WHAT IS ASKED
1. Do these statements agree with the Spin2 forum thread? (a) The Python source was written with special Python libraries. (b) cgracey listed HEX(value, digits) among the methods he thought would be useful. (c) ersmith favored letting objects handle number and string printing. Answer yes or no for each, quoting the deciding words.
2. Carry on the Spin2 forum thread past its last sentence.

This way, the skip program only needs to be run before compilation and its' output included in a CON section of the source file.

cgracey · 2020-02-01 09:02

That looks really good, Cluso99. I will give it a try.

Cluso99 · 2020-02-01 13:07

Here is the python source.
I didn't want to use any special python libraries to keep it simple.

cgracey · 2020-02-01 17:10

I've got SEND working. It's really simple and efficient

Do you all think it would be a good idea to add some basic number-printing and string-printing functionality to it, in order to get around needing another object for simple programs?

I've got things set up now so that I can call very compact Spin2 bytecode methods that are hidden in the interpreter. The compiler sets it all up and keeps the syntax very simple.

I think these would be useful:

STR(stringaddress)
DEC(value, format)
HEX(value, digits)
BIN(value, digits)

I wouldn't want to steal those names from general usage potential, though. An object would not do that.

If we put those in, there's a temptation to put some serial I/O in, also.

Maybe I should just let objects handle these things?

ersmith · 2020-02-01 17:30

I think letting objects handle things is the right way to do it.

JRetSapDoog · 2020-02-01 20:38

Since doing so doesn't preclude users from using their own objects with similar functionality, then it seems worthy of consideration to me (if it'll all fit, I mean). Not having to include specific objects to do such basic things could make coding appear simpler to novice users, which could also be beneficial in education and make the job of teaching a bit easier. So, I wouldn't write it off so fast. However, admittedly, it could result in Spin2 getting somewhat "fractured" if it is not supported in (all/both) the main versions out there.

Then again, I voiced support for having things like IsLetter and so on built-in to the hardware itself for speed and convenience on P2Hot, when it can be done pretty well in software. So don't go by me, as maybe that shows how "lazy" I am. Heck, I've even wondered if routines for such common character parsing functions could be part of Spin2, even if not hardware accelerated (as perhaps they still might be a bit faster with the interpreter's help and also would be more convenient).

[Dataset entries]
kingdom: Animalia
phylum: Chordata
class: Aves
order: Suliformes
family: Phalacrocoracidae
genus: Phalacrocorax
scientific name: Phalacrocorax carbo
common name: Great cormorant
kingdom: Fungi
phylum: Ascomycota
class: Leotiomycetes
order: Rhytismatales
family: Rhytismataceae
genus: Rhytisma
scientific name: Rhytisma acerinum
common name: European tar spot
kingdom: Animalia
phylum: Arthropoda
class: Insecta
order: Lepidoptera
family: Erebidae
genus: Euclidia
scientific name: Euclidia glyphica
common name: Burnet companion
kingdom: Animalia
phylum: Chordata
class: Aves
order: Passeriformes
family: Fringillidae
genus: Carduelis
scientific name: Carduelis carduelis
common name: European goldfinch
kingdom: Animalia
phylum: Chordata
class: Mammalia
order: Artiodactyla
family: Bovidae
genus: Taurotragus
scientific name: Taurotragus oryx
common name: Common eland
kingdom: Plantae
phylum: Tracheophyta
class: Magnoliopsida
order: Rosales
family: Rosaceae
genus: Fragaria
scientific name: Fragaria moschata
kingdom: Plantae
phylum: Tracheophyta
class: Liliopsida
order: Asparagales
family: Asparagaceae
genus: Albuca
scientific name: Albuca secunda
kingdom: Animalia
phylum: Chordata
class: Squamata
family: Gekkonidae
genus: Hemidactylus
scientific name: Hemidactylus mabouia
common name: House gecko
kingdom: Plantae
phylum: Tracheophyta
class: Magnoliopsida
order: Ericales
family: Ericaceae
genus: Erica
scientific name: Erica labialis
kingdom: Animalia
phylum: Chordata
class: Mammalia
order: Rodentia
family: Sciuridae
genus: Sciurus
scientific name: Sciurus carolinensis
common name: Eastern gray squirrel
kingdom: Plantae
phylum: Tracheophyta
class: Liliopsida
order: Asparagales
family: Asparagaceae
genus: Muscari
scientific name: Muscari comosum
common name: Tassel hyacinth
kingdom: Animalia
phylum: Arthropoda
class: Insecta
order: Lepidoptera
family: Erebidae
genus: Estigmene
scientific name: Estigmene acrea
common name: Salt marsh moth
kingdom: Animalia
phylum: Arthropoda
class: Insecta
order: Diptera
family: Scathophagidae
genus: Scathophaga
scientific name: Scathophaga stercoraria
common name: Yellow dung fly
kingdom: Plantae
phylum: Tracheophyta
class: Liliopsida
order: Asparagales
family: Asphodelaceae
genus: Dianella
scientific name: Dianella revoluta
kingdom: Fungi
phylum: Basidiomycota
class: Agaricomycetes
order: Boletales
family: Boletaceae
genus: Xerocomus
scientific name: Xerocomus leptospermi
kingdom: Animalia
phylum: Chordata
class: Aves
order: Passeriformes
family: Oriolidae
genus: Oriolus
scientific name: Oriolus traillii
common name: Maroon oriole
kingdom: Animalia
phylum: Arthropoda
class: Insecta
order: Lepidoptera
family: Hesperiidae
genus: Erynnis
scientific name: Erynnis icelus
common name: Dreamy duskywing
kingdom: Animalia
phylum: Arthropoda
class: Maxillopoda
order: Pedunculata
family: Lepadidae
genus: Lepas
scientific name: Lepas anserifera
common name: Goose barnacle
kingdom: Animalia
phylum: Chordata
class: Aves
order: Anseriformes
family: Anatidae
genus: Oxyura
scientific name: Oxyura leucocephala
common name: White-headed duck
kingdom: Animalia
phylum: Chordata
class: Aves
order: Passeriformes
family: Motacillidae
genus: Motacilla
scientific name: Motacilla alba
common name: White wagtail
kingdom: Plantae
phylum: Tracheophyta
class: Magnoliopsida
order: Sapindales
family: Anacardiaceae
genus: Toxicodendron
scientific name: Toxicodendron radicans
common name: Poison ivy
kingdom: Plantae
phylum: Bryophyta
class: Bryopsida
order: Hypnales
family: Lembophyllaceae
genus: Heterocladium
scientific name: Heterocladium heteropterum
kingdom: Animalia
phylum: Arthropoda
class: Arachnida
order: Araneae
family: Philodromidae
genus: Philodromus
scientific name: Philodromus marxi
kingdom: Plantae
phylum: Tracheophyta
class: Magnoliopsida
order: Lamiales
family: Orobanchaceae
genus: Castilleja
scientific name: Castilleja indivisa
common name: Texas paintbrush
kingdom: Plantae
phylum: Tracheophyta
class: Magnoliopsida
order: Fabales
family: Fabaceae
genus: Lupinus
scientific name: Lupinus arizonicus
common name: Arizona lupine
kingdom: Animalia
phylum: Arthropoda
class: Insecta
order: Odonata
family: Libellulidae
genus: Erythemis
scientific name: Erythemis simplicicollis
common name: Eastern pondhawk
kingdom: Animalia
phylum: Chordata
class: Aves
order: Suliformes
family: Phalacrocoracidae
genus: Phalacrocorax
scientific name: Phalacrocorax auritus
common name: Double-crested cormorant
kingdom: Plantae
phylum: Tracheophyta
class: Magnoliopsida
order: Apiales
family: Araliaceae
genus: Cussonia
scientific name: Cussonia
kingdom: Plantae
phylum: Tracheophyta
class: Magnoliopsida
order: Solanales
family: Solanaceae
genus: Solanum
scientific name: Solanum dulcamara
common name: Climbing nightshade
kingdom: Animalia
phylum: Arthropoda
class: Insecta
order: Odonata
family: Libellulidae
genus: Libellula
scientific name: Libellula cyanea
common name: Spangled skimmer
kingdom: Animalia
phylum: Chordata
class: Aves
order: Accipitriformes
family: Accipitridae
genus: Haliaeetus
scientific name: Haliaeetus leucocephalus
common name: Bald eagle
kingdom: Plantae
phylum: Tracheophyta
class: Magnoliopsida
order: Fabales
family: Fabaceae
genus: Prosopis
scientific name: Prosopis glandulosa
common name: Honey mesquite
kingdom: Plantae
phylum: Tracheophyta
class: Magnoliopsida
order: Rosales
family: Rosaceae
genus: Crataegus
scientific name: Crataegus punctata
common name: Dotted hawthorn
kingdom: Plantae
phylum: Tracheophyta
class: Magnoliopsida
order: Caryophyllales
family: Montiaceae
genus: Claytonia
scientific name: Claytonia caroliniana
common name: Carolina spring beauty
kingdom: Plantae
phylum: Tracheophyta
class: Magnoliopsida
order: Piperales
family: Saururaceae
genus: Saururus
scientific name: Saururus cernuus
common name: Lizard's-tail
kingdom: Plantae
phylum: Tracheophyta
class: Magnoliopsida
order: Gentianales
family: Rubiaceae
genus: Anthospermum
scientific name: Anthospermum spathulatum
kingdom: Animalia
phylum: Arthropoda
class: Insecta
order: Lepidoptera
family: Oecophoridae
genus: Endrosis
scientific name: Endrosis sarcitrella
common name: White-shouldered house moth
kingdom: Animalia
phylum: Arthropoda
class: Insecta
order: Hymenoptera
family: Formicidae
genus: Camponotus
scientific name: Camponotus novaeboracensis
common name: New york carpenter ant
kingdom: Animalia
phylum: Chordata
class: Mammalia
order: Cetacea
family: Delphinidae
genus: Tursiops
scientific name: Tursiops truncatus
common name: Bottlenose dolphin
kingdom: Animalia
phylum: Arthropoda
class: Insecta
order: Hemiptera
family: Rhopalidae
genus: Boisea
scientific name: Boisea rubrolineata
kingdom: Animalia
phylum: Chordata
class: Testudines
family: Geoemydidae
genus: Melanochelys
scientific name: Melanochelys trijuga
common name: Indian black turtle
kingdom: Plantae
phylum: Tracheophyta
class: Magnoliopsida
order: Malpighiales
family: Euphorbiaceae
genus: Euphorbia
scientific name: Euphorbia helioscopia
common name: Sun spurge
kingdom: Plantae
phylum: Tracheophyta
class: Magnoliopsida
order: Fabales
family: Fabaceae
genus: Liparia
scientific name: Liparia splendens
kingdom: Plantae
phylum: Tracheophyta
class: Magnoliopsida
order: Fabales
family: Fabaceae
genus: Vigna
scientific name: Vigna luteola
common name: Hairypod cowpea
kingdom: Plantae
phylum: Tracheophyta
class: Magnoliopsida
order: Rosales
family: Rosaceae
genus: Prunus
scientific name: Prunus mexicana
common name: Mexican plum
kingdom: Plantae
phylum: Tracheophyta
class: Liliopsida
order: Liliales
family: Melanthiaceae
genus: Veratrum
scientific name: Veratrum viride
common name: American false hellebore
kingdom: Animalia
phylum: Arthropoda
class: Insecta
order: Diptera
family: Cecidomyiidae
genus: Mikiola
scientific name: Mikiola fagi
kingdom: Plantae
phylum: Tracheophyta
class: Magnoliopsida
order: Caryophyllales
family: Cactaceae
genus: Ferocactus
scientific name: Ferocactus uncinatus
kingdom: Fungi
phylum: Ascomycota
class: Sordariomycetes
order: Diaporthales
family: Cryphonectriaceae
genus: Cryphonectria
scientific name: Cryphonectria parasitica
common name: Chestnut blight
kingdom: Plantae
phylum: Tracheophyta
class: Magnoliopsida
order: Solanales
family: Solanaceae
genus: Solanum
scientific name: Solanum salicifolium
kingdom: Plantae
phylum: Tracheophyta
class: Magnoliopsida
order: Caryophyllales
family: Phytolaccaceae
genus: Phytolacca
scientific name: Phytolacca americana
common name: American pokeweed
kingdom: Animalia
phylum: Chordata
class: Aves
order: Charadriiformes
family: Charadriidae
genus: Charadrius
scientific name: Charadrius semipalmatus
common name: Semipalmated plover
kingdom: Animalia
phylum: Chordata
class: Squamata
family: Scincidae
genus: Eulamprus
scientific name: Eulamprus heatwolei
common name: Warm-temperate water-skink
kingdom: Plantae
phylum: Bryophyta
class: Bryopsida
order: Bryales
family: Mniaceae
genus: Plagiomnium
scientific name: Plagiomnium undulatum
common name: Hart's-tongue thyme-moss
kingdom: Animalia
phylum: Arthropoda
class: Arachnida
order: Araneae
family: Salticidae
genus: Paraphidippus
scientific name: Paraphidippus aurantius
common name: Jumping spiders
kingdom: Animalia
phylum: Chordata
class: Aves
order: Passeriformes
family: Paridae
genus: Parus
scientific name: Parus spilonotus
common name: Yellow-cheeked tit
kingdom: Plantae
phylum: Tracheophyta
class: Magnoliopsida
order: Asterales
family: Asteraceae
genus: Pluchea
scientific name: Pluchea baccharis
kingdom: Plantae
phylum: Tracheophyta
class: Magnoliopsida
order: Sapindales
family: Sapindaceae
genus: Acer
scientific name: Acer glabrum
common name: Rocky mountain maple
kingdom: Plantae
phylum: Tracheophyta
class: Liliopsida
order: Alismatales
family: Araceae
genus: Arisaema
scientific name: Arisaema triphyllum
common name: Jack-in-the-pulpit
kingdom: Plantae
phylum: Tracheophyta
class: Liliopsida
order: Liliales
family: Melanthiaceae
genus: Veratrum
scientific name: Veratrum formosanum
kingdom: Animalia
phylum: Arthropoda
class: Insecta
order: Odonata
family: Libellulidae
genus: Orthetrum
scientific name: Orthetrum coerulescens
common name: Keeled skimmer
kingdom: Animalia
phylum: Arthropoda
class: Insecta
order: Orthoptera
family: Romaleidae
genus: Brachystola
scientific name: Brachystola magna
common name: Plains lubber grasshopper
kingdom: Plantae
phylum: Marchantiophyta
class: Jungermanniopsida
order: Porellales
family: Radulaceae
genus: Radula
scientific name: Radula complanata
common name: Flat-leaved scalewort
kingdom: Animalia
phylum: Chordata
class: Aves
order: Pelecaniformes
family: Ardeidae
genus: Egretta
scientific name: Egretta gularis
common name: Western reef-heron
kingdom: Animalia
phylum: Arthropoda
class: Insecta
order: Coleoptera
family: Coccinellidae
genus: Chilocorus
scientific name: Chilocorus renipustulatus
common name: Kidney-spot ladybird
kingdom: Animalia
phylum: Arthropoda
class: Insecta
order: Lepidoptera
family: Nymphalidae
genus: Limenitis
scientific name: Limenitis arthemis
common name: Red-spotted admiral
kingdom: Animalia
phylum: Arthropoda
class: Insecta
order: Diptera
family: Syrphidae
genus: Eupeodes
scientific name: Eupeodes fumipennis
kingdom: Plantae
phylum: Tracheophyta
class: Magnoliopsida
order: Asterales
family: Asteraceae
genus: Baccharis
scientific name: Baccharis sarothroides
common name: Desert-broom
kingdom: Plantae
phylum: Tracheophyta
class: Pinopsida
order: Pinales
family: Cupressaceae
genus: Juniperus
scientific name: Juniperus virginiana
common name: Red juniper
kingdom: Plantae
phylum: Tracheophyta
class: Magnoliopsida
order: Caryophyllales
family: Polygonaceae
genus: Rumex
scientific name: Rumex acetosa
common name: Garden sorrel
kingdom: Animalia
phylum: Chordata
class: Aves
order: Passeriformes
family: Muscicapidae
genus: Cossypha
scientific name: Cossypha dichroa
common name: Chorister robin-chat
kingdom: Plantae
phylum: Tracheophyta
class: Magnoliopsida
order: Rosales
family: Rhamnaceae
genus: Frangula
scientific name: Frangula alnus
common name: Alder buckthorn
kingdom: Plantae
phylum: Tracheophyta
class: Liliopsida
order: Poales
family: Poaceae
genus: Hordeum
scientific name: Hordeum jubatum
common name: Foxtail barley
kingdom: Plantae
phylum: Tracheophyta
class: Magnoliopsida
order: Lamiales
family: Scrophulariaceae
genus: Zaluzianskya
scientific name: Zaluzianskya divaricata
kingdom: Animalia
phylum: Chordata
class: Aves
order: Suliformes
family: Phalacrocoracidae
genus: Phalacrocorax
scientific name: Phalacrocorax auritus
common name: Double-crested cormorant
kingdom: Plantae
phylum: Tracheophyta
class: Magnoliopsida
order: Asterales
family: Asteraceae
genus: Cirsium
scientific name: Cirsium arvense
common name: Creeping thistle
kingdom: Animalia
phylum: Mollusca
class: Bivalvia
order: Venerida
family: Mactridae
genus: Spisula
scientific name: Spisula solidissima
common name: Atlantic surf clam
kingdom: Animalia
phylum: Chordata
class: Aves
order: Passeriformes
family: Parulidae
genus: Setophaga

TASK RESULTS
1.
(a) No: "I didn't want to use any special python libraries to keep it simple."
(b) Yes: "I think these would be useful:" followed by "HEX(value, digits)".
(c) Yes: "I think letting objects handle things is the right way to do it."

2.
Roy Eltham · 2020-02-01 20:40

Chip,
Instead of having this stuff "hidden in the interpreter", why not just make a "standard library" of these things that you provide with the compiler as source.

If you want to make it feel more like it's built in, then perhaps you could make it so that when you include an object in the OBJ section you could optionally have it treat that object as if it was part of the object including it (extending it).
Objects included this way would be restricted to not have any name conflicts for methods and variables, but that's fine. Maybe it's a new section instead of OBJ?

It's kind of but not an inheritance mechanism, more of an extension since you won't be overriding anything, but the parent object would have full access to everything in the object it included this way, as if it was just more code in itself.

(It's really just the same as an #include in C.)

I really don't like having things that should be in a library or included object being hidden inside the interpreter.

cgracey · 2020-02-06 01:54

evanh wrote: »

Chip,
I've just tested Pnut v33p for the LOC bug and found it is still present. Further reading - https://forums.parallax.com/discussion/comment/1457051/#Comment_1457051

Here's my latest testing source repacked to suit Pnut. And also the correct output of Fastspin along with the buggy output of Pnut.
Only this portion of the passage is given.